■ What is needed
The answer must be a single number: how many lines in the records below contain the word "Nederland".

--- START ---

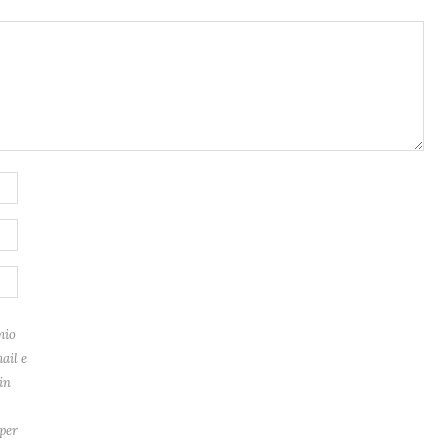
mio
ail e
in
per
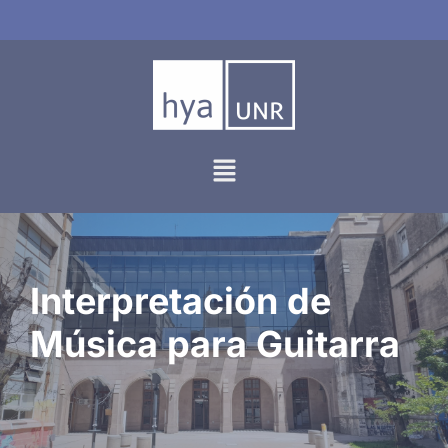
Ir
al
contenido
Interpretación de
Música para Guitarra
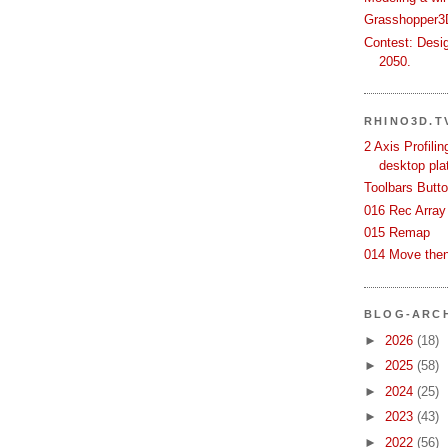
Grasshopper3D
Contest: Desi
2050.
RHINO3D.T
2 Axis Profili
desktop pla
Toolbars Butt
016 Rec Array
015 Remap
014 Move then
BLOG-ARC
►
2026
(18)
►
2025
(58)
►
2024
(25)
►
2023
(43)
►
2022
(56)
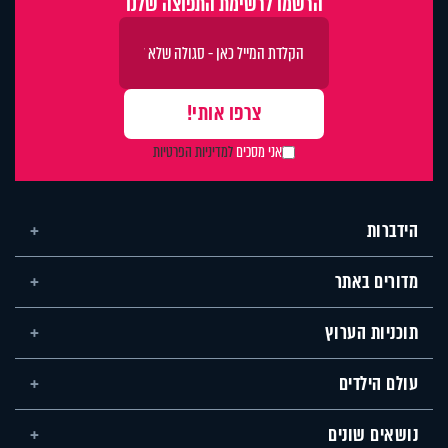
הרשמו לרשימת התפוצה שלנו
אני מסכים
למדיניות הפרטיות
הידברות
מדורים באתר
תוכניות הערוץ
עולם הילדים
נושאים שונים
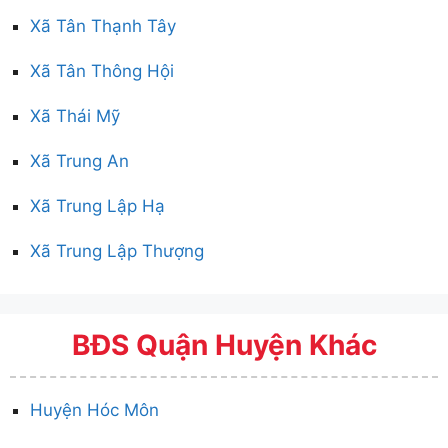
Xã Tân Thạnh Tây
Xã Tân Thông Hội
Xã Thái Mỹ
Xã Trung An
Xã Trung Lập Hạ
Xã Trung Lập Thượng
BĐS Quận Huyện Khác
Huyện Hóc Môn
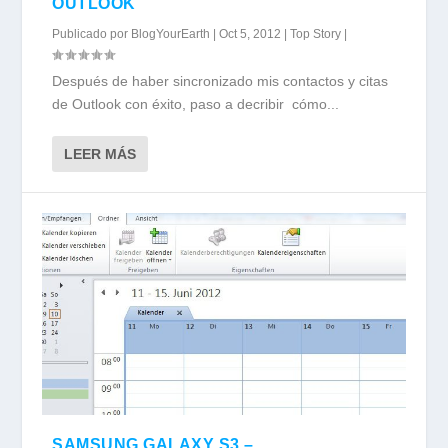
OUTLOOK
Publicado por
BlogYourEarth
|
Oct 5, 2012
|
Top Story
|
Después de haber sincronizado mis contactos y citas
de Outlook con éxito, paso a decribir cómo...
LEER MÁS
SAMSUNG GALAXY S3 –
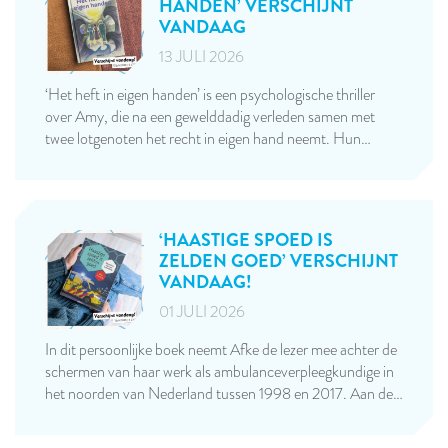
HANDEN’ VERSCHIJNT
VANDAAG
13 JULI 2026
‘Het heft in eigen handen’ is een psychologische thriller
over Amy, die na een gewelddadig verleden samen met
twee lotgenoten het recht in eigen hand neemt. Hun…
‘HAASTIGE SPOED IS
ZELDEN GOED’ VERSCHIJNT
VANDAAG!
01 JULI 2026
In dit persoonlijke boek neemt Afke de lezer mee achter de
schermen van haar werk als ambulanceverpleegkundige in
het noorden van Nederland tussen 1998 en 2017. Aan de…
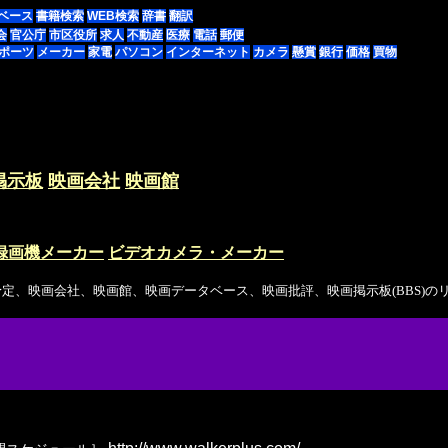
ベース
書籍検索
WEB検索
辞書
翻訳
会
官公庁
市区役所
求人
不動産
医療
電話
郵便
ポーツ
メーカー
家電
パソコン
インターネット
カメラ
懸賞
銀行
価格
買物
掲示板
映画会社
映画館
録画機メーカー
ビデオカメラ・メーカー
、映画会社、映画館、映画データベース、映画批評、映画掲示板(BBS)の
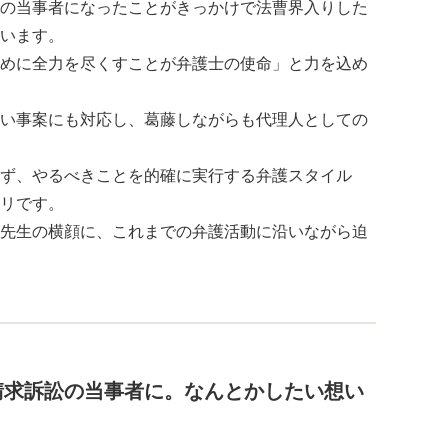
の当事者になったことがきっかけで法曹界入りした
います。
めに全力を尽くすことが弁護士の使命」と力を込め
い事案にも対応し、葛藤しながらも代理人としての
ず、やるべきことを的確に実行する弁護スタイル
リです。
先生の横顔に、これまでの弁護活動に沿いながら迫
請求訴訟の当事者に。なんとかしたい想い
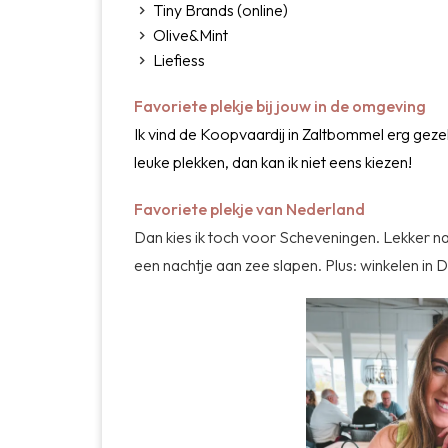
Tiny Brands (online)
Olive&Mint
Liefiess
Favoriete plekje bij jouw in de omgeving
Ik vind de Koopvaardij in Zaltbommel erg gezel
leuke plekken, dan kan ik niet eens kiezen!
Favoriete plekje van Nederland
Dan kies ik toch voor Scheveningen. Lekker na
een nachtje aan zee slapen. Plus: winkelen in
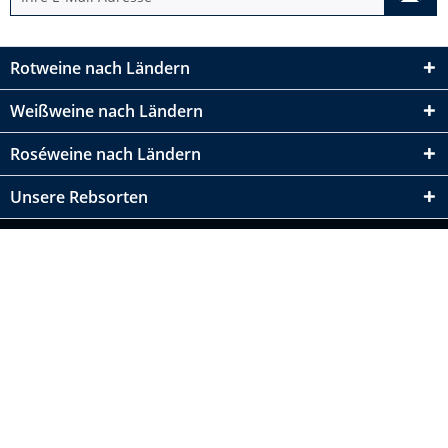
Rotweine nach Ländern
Weißweine nach Ländern
Roséweine nach Ländern
Unsere Rebsorten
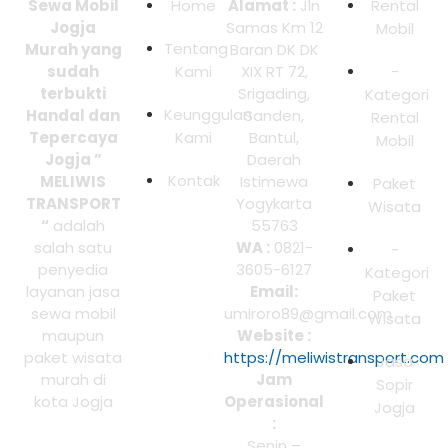
Sewa Mobil
Home
Alamat :
Jln
Rental
Jogja
Samas Km 12
Mobil
Tentang
Murah yang
Baran DK DK
sudah
Kami
XIX RT 72,
-
terbukti
Srigading,
Kategori
Keunggulan
Handal dan
Sanden,
Rental
Tepercaya
Kami
Bantul,
Mobil
Jogja ”
Daerah
Kontak
MELIWIS
Istimewa
Paket
TRANSPORT
Yogykarta
Wisata
“
adalah
55763
salah satu
WA :
0821-
-
penyedia
3605-6127
Kategori
layanan jasa
Email:
Paket
sewa mobil
umiroro89@gmail.com
Wisata
maupun
Website :
paket wisata
https://meliwistransport.com
Jasa
murah di
Jam
Sopir
kota Jogja
Operasional
Jogja
:
Senin –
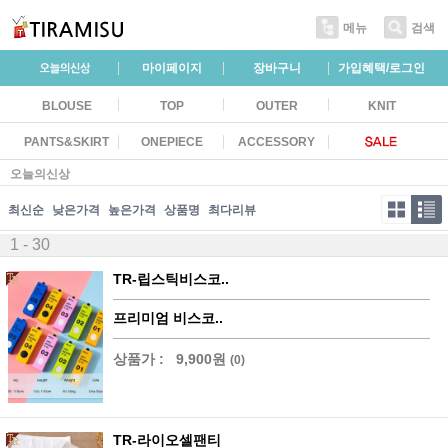
메뉴
검색
마이페이지
장바구니
가입혜택/로그인
BLOUSE
TOP
OUTER
KNIT
PANTS&SKIRT
ONEPIECE
ACCESSORY
오늘의신상
최신순
낮은가격
높은가격
상품명
최다리뷰
1 - 30
TR-립스틱비스코..
프리미엄 비스코..
상품가 :
9,900원
(0)
TR-라이오셀팬티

--- END ---

■ Written response
2